Trump’s Twitter tactics test special relationship
President-elect’s continued breaking of diplomatic rules has London recalculating its desired proximity to Washington
On Monday, 21 November, da trumpeter/tweeterer tweeted the following: “Many people would like to see @Nigel Farage represent Great Britain as their Ambassador to the United States. He would do a great job!” So much wrong in so few words, that it makes us realize a World War could conceivably be started on nothing more than a 160-character Twitter post!
First off, the president of the U.S. gets to choose, with confirmation by the Senate, the U.S. ambassadors to other countries, but does not get to choose the ambassadors that other countries send to the U.S.! Second, I do not know who the “many people” are that would like to see Farage sent here as ambassador, but I am definitely NOT one of them! We have enough bloomin’ idiots of our own … we do not need to borrow from the UK!!! Third, of course, is that Twitter is not an acceptable venue for this type of communique, but that never seems to stop da tweeterer.

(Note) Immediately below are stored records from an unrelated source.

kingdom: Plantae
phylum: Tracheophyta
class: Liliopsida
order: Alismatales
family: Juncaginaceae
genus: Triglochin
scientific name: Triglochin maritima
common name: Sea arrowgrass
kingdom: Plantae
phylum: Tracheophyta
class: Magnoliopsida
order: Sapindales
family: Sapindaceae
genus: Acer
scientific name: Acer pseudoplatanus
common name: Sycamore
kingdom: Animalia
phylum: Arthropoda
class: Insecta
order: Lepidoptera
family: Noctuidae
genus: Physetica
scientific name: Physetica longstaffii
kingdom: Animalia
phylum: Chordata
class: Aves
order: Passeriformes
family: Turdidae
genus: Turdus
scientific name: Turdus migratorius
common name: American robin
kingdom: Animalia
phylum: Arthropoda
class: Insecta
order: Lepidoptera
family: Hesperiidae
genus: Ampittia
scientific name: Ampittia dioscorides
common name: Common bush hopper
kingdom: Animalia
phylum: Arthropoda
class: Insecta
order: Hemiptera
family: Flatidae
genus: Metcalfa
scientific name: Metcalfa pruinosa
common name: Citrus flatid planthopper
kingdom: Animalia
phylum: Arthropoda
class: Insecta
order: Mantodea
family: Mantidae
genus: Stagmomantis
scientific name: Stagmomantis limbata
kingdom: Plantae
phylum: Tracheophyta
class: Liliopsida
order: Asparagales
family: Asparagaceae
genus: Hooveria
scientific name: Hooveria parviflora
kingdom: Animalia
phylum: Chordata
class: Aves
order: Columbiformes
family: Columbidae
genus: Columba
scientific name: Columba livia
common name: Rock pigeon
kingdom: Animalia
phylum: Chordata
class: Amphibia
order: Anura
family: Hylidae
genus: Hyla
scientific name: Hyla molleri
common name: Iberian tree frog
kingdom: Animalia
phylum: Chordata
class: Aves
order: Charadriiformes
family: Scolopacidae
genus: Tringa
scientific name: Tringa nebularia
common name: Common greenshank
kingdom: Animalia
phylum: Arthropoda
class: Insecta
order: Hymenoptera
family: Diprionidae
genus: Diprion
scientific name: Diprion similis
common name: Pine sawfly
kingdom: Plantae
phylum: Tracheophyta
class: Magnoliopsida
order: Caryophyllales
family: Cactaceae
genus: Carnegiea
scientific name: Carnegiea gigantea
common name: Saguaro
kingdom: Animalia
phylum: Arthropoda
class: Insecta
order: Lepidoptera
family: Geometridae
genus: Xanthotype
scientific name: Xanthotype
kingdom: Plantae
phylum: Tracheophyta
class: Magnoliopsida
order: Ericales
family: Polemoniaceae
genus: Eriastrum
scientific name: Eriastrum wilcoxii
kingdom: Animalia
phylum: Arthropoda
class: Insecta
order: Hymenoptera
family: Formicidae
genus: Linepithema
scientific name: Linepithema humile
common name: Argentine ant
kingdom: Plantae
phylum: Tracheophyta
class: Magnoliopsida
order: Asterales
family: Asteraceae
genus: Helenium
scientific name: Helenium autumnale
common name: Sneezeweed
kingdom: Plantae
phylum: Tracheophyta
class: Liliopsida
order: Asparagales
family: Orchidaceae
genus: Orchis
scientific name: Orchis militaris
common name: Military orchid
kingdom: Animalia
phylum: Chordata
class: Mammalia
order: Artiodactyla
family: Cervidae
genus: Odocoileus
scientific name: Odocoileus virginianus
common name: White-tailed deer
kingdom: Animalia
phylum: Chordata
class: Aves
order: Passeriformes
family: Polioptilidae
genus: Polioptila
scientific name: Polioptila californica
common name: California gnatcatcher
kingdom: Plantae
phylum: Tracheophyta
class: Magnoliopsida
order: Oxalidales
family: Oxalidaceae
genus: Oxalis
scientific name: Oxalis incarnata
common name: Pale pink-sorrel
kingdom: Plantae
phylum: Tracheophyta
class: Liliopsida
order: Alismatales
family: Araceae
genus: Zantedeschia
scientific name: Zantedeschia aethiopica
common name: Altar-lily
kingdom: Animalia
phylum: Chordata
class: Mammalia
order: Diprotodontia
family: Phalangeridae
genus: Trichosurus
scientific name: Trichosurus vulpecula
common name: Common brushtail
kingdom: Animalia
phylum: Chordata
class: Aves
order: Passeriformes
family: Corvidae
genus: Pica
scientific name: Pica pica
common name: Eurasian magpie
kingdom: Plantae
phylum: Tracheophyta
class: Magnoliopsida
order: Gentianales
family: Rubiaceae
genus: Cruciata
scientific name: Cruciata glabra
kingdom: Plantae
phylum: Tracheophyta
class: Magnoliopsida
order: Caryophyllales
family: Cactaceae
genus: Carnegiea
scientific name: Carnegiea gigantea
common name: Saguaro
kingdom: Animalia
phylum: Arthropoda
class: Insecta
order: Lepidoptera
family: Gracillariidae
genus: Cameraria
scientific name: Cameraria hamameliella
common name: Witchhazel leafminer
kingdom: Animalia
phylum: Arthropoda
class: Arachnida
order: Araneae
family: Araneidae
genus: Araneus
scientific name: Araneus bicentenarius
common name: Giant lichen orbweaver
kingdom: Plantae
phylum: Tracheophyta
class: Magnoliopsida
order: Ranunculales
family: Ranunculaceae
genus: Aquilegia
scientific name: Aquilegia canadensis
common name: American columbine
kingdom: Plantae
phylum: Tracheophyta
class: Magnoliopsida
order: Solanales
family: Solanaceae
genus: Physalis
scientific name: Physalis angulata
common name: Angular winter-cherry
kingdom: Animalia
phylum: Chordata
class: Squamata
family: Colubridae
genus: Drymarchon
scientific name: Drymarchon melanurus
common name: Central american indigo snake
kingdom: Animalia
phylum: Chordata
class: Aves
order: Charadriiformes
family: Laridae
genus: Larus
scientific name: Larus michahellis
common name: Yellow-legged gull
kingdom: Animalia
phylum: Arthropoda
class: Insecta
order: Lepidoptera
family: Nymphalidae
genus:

It is highly unlikely that Trump and the “many people” will get their wish, as the current UK ambassador to Washington is Sir Kim Darroch, and Foreign Secretary Boris Johnson praises the job Darroch has been doing, saying he will remain in the position for several more years. In the UK, it is typical for diplomats rather than politicians to be selected as ambassadors, and Farage is a politician. Of course, Farage was thrilled with Trump’s tweet and responded with a tweet of his own, saying “The world has changed. It’s time that Downing Street did too.”
Nigel Farage is head of the U.K. Independence Party (UKIP) and, much like Trump himself, is regarded by about half the population of the UK as a saviour and the other half as an idiot extraordinaire. Trump’s moment of glory was the 2016 presidential election, Farage’s was Brexit. They are both buffoonish, clownish in their own ways.
A July Bloomberg article defines Farage as:
“Chain-smoking and beer-swilling, Farage, 49, poses as that most British version of masculinity, a bloke: the sort who says what he thinks, thinks what he says, and doesn’t give two hoots for niceties.”
Yes, I imagine he and da trumpeter would get along just fine, but I cannot see that it would benefit either the UK or the US in the long run, to have two representatives with no filters on their speech, no sense of diplomacy or political savvy, and no sense of working toward greater good.
According to The Guardian, “It is unprecedented for a president to state his preference in public, and to choose someone such as Farage who is determined to break up the entire EU, and has dedicated his professional life to weakening Theresa May’s Conservative party.” The Civil Service Commission states that appointments must be “made on merit on the basis of fair and open competition” to be “lawful”. It adds: “Merit means the appointment of the best available person judged against the essential criteria for the role. No-one should be appointed to a job unless they are competent to do it and the job must be offered to the person who would do it best.” In the words of former UK ambassador to the U.S., Sir Christopher Meyer, “you often have to play hardball. A political appointee can work but what can’t happen is allowing a foreign government to dictate who should be your ambassador. That’s unacceptable.” And foreign affairs specialist Crispin Blunt described Trump’s behaviour as extraordinary, saying the episode showed “in transition Trump has not got professional advisers around him who realise how gratuitously insulting it is to try to select the UK ambassador to the United States”.
Call it ‘protocol’, call it ‘diplomacy’, call it ‘political correctness’, call it ‘common courtesy’, or call it just plain old-fashioned ‘manners’ … whatever you call it, it is essential for people to get along in this world! If I need to borrow an egg from my neighbor, I do not simply walk into her home, go to the refrigerator and take an egg! No, instead I knock gently on the door, ask if I may borrow an egg, and wait for her to get the egg for me! Those who applaud Trump’s ‘style’ of brashness and buffoonery will soon find that it has no place in the world of international relations! We must hope that Trump learns this sooner rather than later, but with the radical and foolish advisors he is selecting, I fear there will be nobody to advise him on what is acceptable, and left to his own devices, he is likely to continue on the path toward making the United States the laughingstock of the world!